WorldCom's chief executive, John Sidgmore, blamed the company's
former chief financial officer, Scott Sullivan, and the former controller, David
Myers. The two were fired for claiming $3.8bn in regular expenses as capital
investment in 2001. The pair were arrested in New York, handcuffed and
paraded in front of TV cameras as part of the Bush's administration
crackdown on corporate crime. Charged with securities fraud, conspiracy and
other charges, they face 65 years in prison. WorldCom's founder and former
chief executive, Bernie Ebbers, says he was unaware of the accounting
problems, and has not been charged.

What is wrong with filing expenses as investment?

Operating expenses must be subtracted from revenue immediately, while
the cost of capital expenses can be spread over time. Improperly spreading
operating costs inflated WorldCom's profits.

Why did WorldCom's accountants not spot the problem?

WorldCom's accountants at the time were Arthur Andersen, the same
people that looked after Enron's books as well as other companies hit by
accounting issues - Tyco, Global Crossing and Adelphia. Andersen accused Mr
Sullivan of withholding information from them. The deputy US attorney
general, Larry Thompson, said: "We have to ask where the professionals
were, the accountants and the lawyers."

What is being done to get a proper accounting?

WorldCom has new accountants, KPMG, who have been asked to scour
the books back to 1999. It will be virtually impossible to get an accurate
picture until a comprehensive audit for the past several years is done, a
process expected to last months.

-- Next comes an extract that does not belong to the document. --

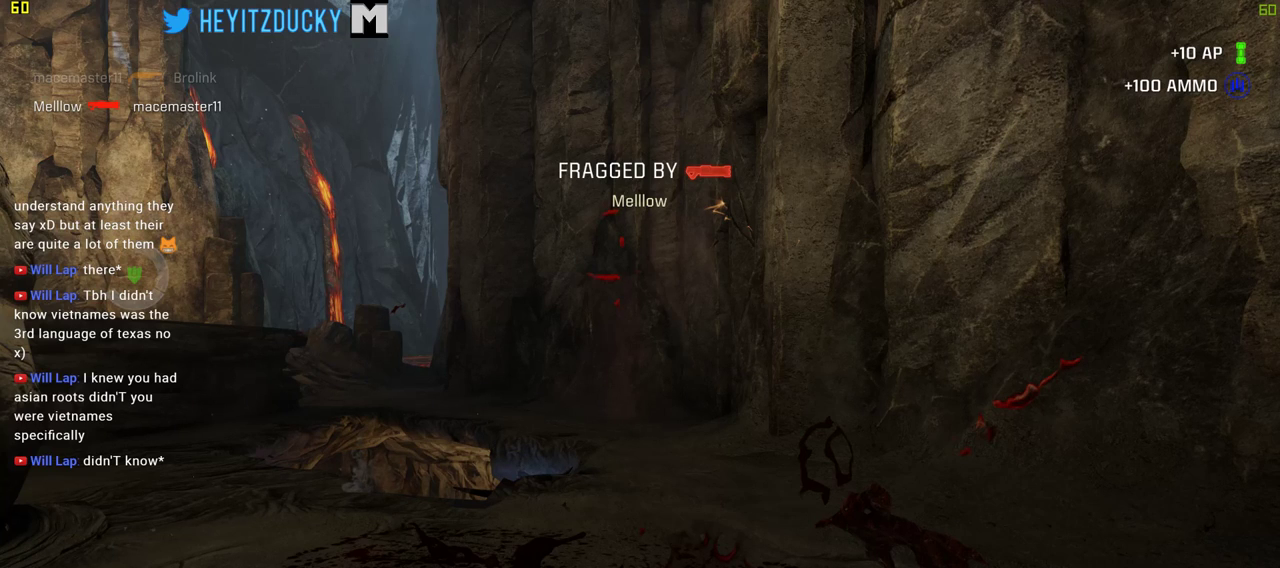
{"keys": ["a"], "mouse": [], "events": [[83, "a", "down"], [83, "d", "up"], [83, "w", "down"], [400, "w", "up"]]}
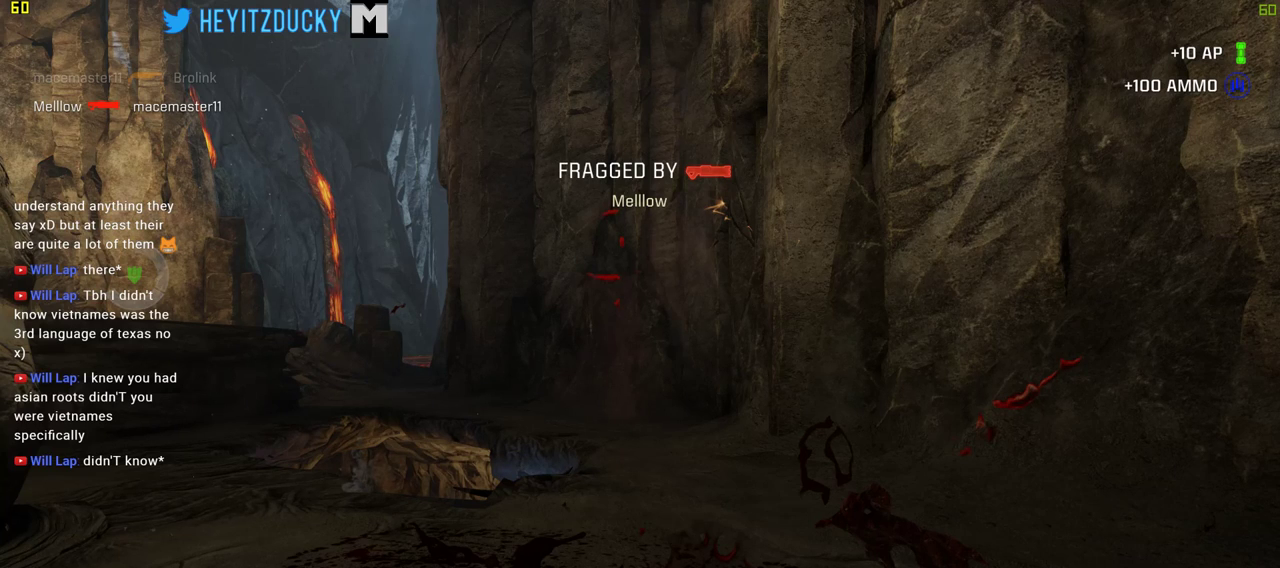
{"keys": ["w"], "mouse": [], "events": [[366, "a", "up"], [366, "w", "down"]]}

The company is also under investigation by
the department of justice and the securities and exchange commission, the
US financial regulator. WorldCom, which has been charged with fraud for
allegedly hiding $1.2bn in losses, is now under bankruptcy protection.

Any other bad news?

WorldCom said it may have to write off $50bn when it restates ifs
finances. One of the largest write-offs in corporate history, that would
amount to the 2001 gross domestic products of Hungary and the Czech
Republic. Only Time Warner's $54bn write-off was bigger.